Aim: The effect of ginsenoside Rb2 purified from Panax ginseng on fibrinolytic activity of bovine aortic endothelial cells (BAEC) was investigated.
Methods: Cellular plasminogen activator (PA) level of the lysates was measured by the chromogenic substrate S-2403. Fibrin underlay technique was carried out to observe fibrinolysis by growing endothelial cells in the culture medium. Cell viability was then determined by measurement of the activity of mitochondrial dehydrogenase. The ability of Rb2 of potentiating cellular PA activity was investigated by measuring the amounts of PA and PA inhibitor-1 (PAI-1) in the culture medium using zymography and reverse zymography. Changes in the expression of urokinase-type PA (uPA), uPA receptor, and PAI-1 mRNA in BAEC after treatment with Rb2 were analyzed by Northern blot.

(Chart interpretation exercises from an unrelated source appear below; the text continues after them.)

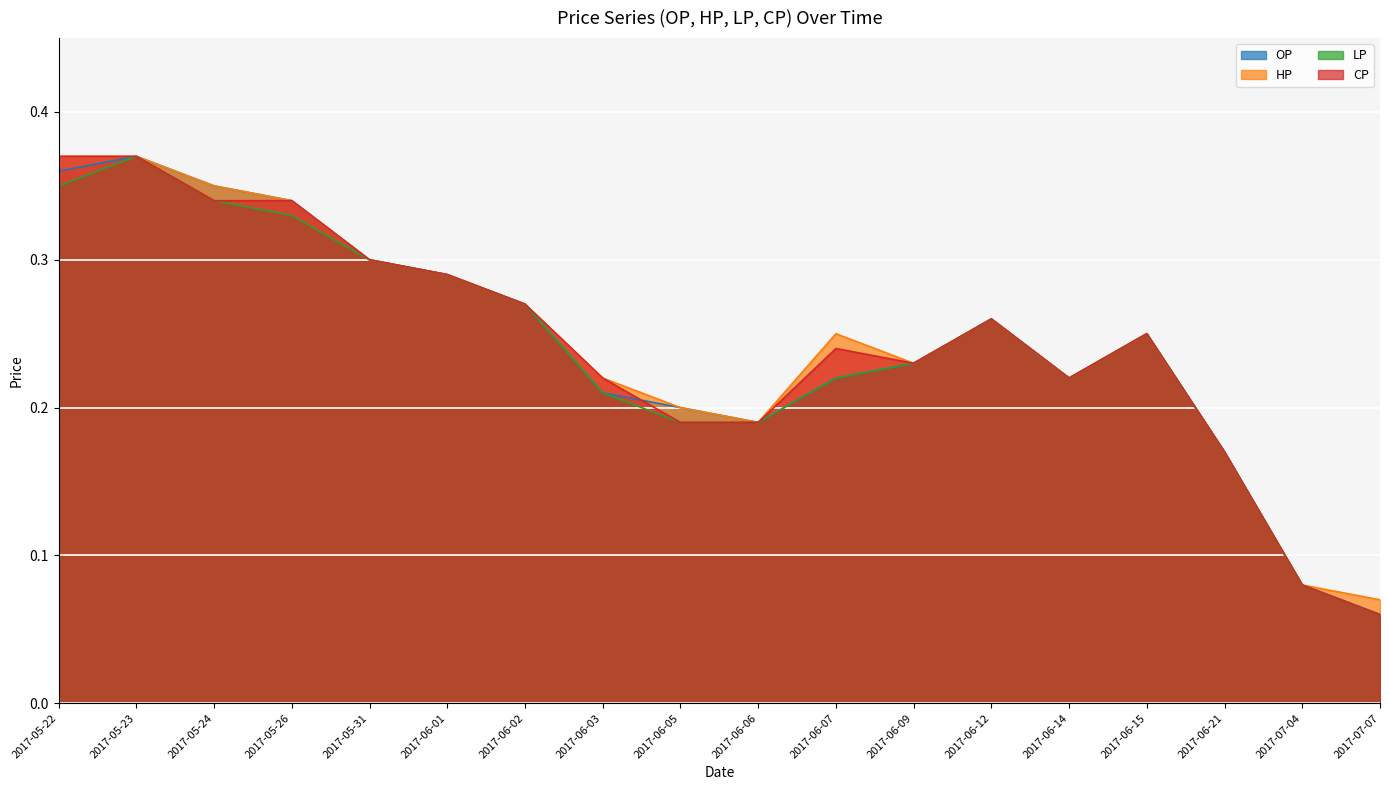

Is the value of HP at 2017-06-09 greater than the value of LP at 2017-06-07?

Yes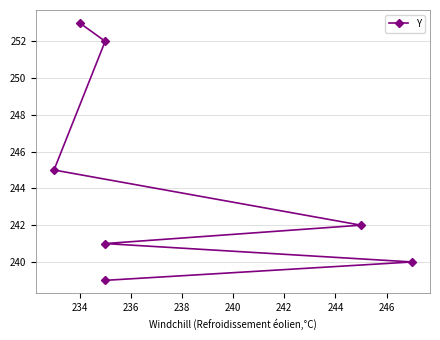

Which has a higher value, 242 or 240?

242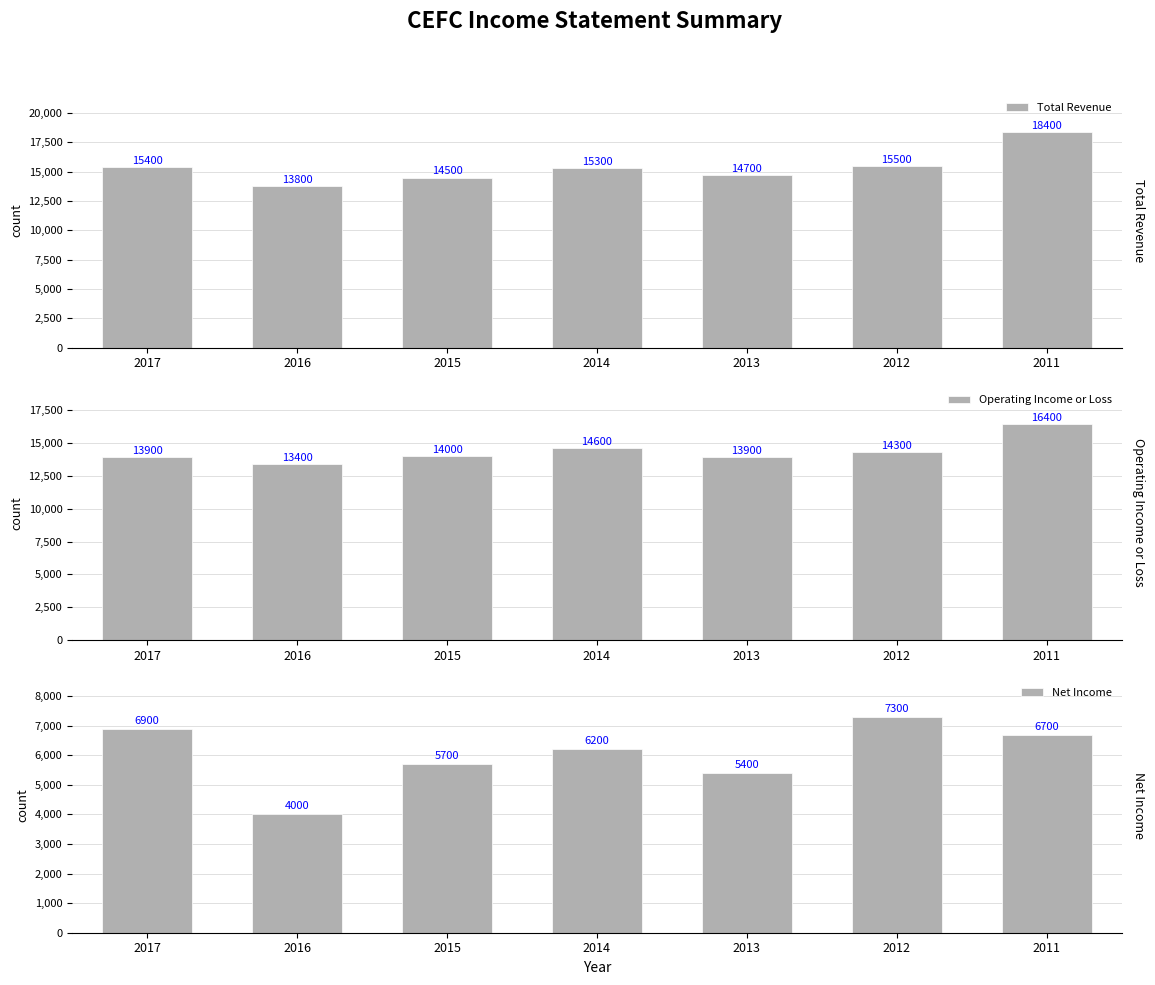

What is the difference between the highest and lowest values at 2011?

11700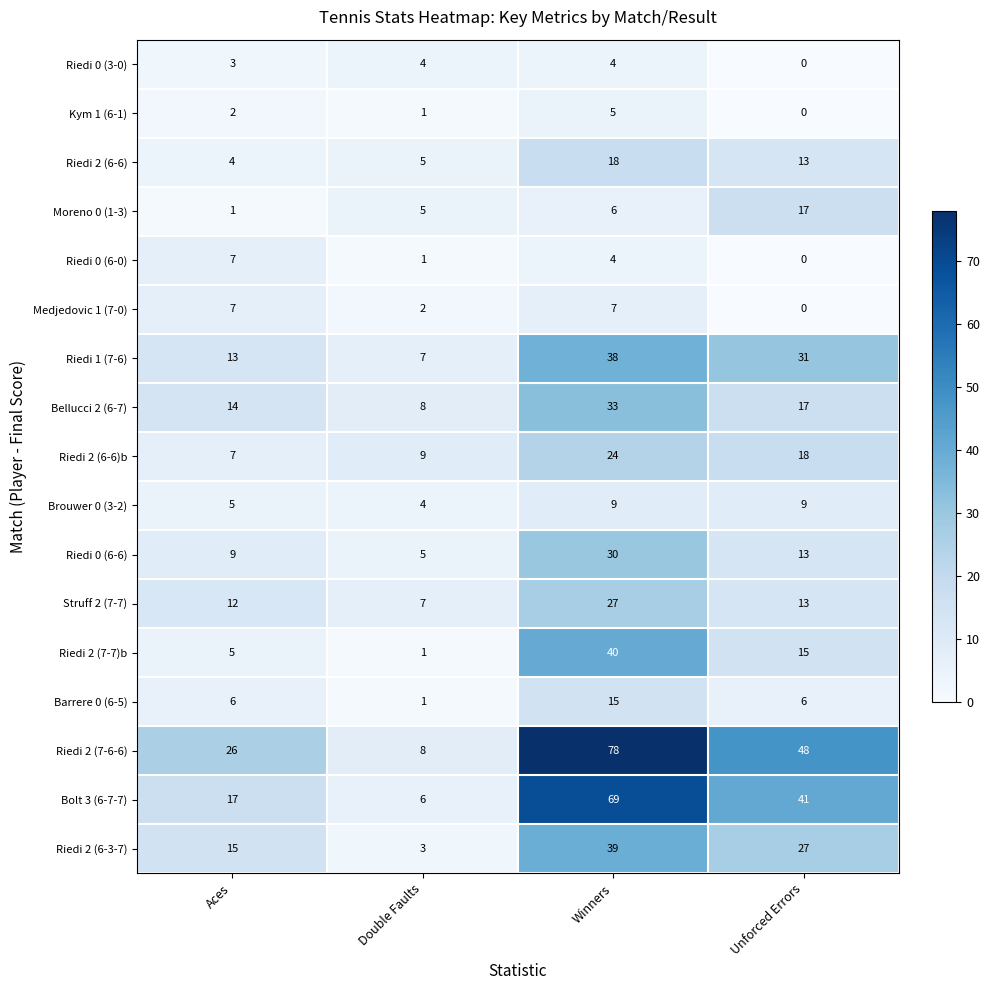

At which label does Riedi 2 (7-6-6) reach its minimum?

Double Faults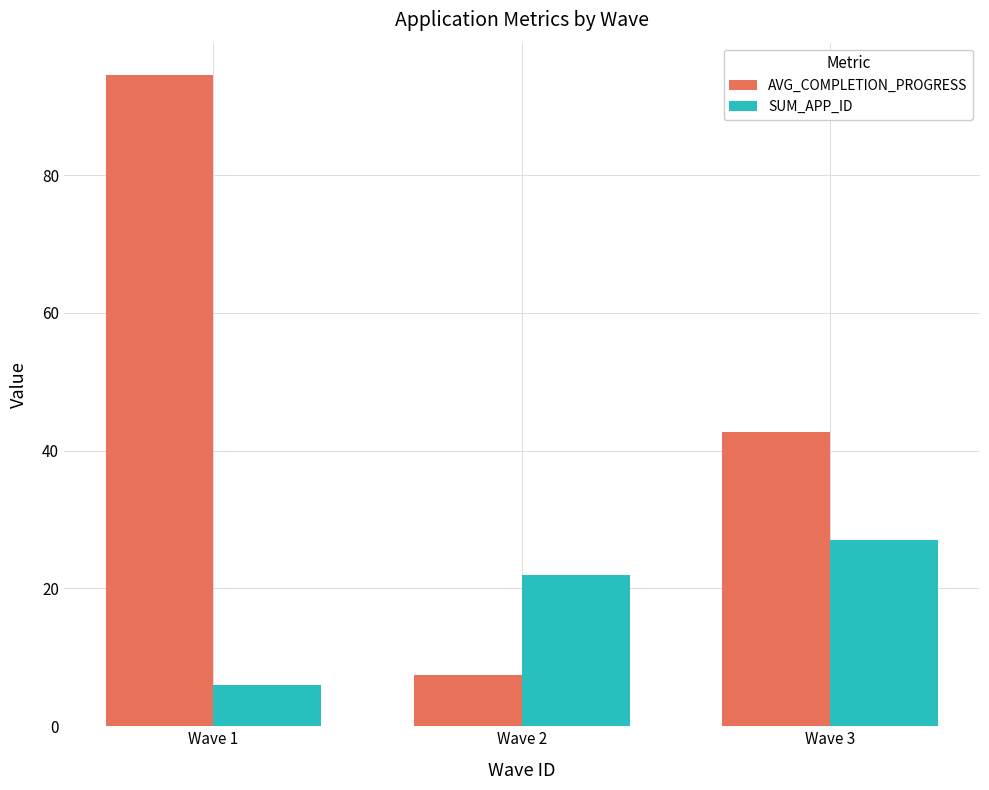

How many series are shown in this chart?

2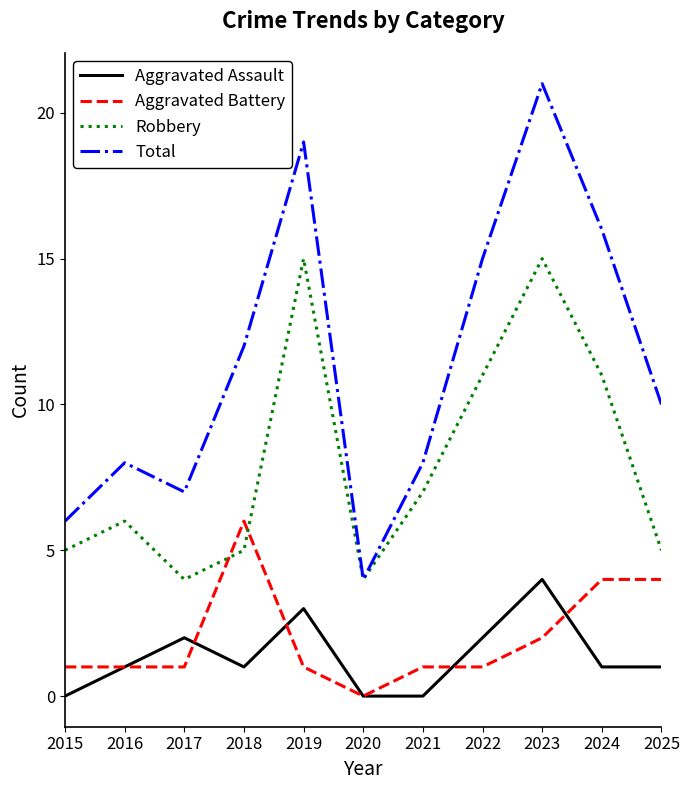

What is the approximate value of Aggravated Assault at 2017?

2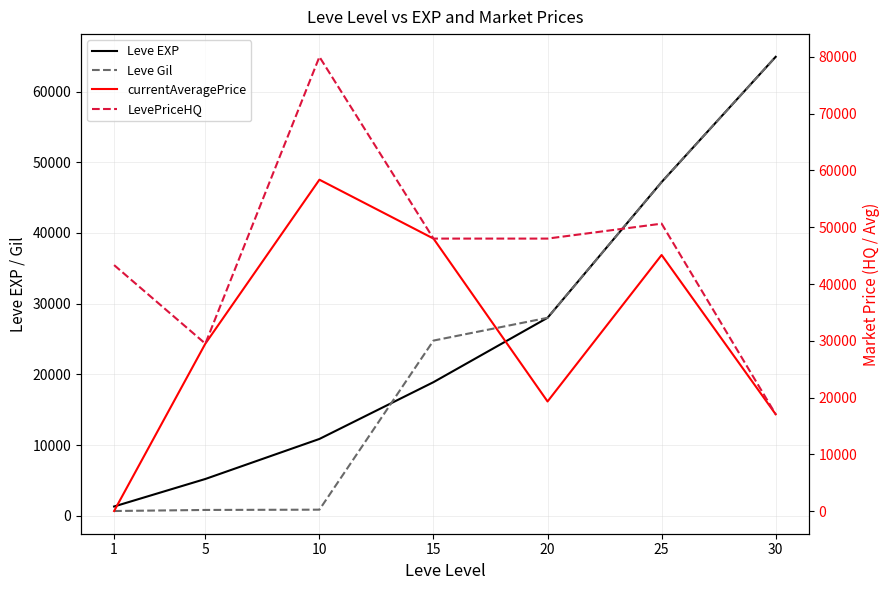

The value of currentAveragePrice at 15 is 65222.7. True or false?

False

Results: Rb2 enhanced cellular PA activity in a concentration-and time-dependent manner. Treatment of BAEC with Rb2 10 mg/L for 9 h resulted in a 3.5-fold increase of PA activity without a marked cytotoxic effect, as shown by LDH levels in culture. Increased PA levels caused the increase in surface plasmin levels as observed by fibrin underlay technique. Rb2 greatly or moderately increased the amount of urokinase-type PA (uPA) or its inhibitor (PAI-1), present in the culture medium, whereas saponin did not influence mRNA levels of uPA, its surface receptor, and PAI-1, suggesting that Rb2 may stimulate the secretion of uPA without enhancing its gene expression. The enhancement of PA levels by retinoic acid alone, a stimulator of PA synthesis, was potentiated by the simultaneous addition of ginsenoside Rb2 1 mg/L. Therefore, Rb2 might exert a strong synergism in the synthesis of cellular PA in BAEC.
Conclusion: Ginsenoside Rb2 enhanced the PA activity levels in BAEC as well as the surface plasmin activity of BAEC. Rb2 may stimulate the secretion of uPA without enhancing the gene expression of uPA, uPA receptor (uPAR), and PAI-1.